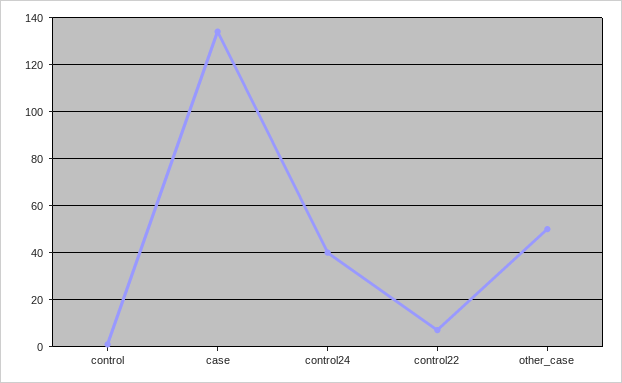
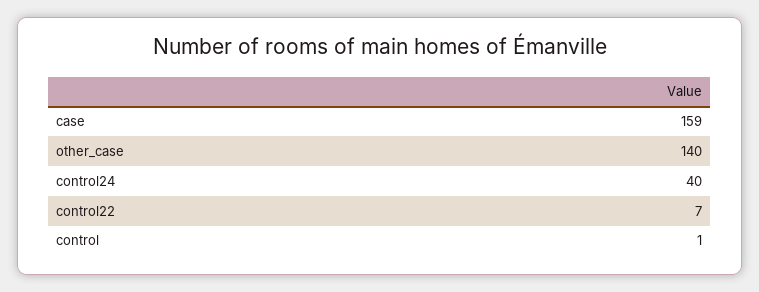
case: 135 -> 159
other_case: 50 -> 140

▬▬▬

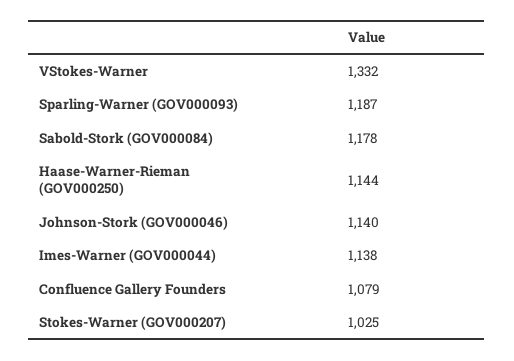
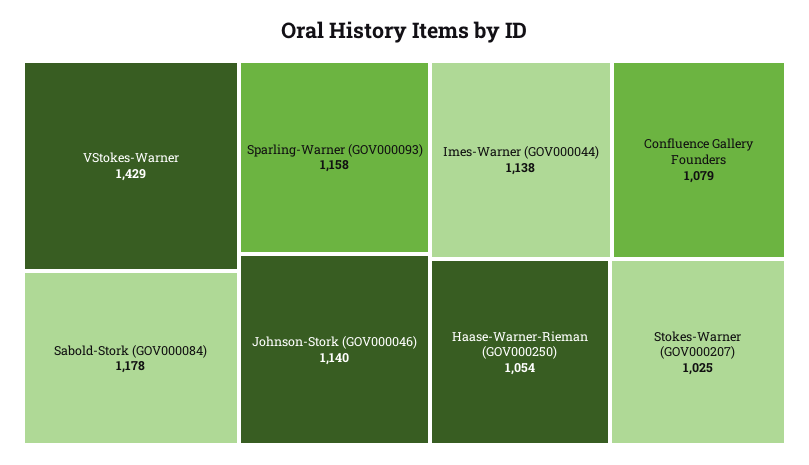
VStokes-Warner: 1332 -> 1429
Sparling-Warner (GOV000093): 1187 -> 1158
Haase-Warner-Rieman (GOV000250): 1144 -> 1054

▬▬▬

## Goal of the exercise
Across the records above, how many lines contain the word "Warner"? Give the number by itself.

## Output of the exercise
3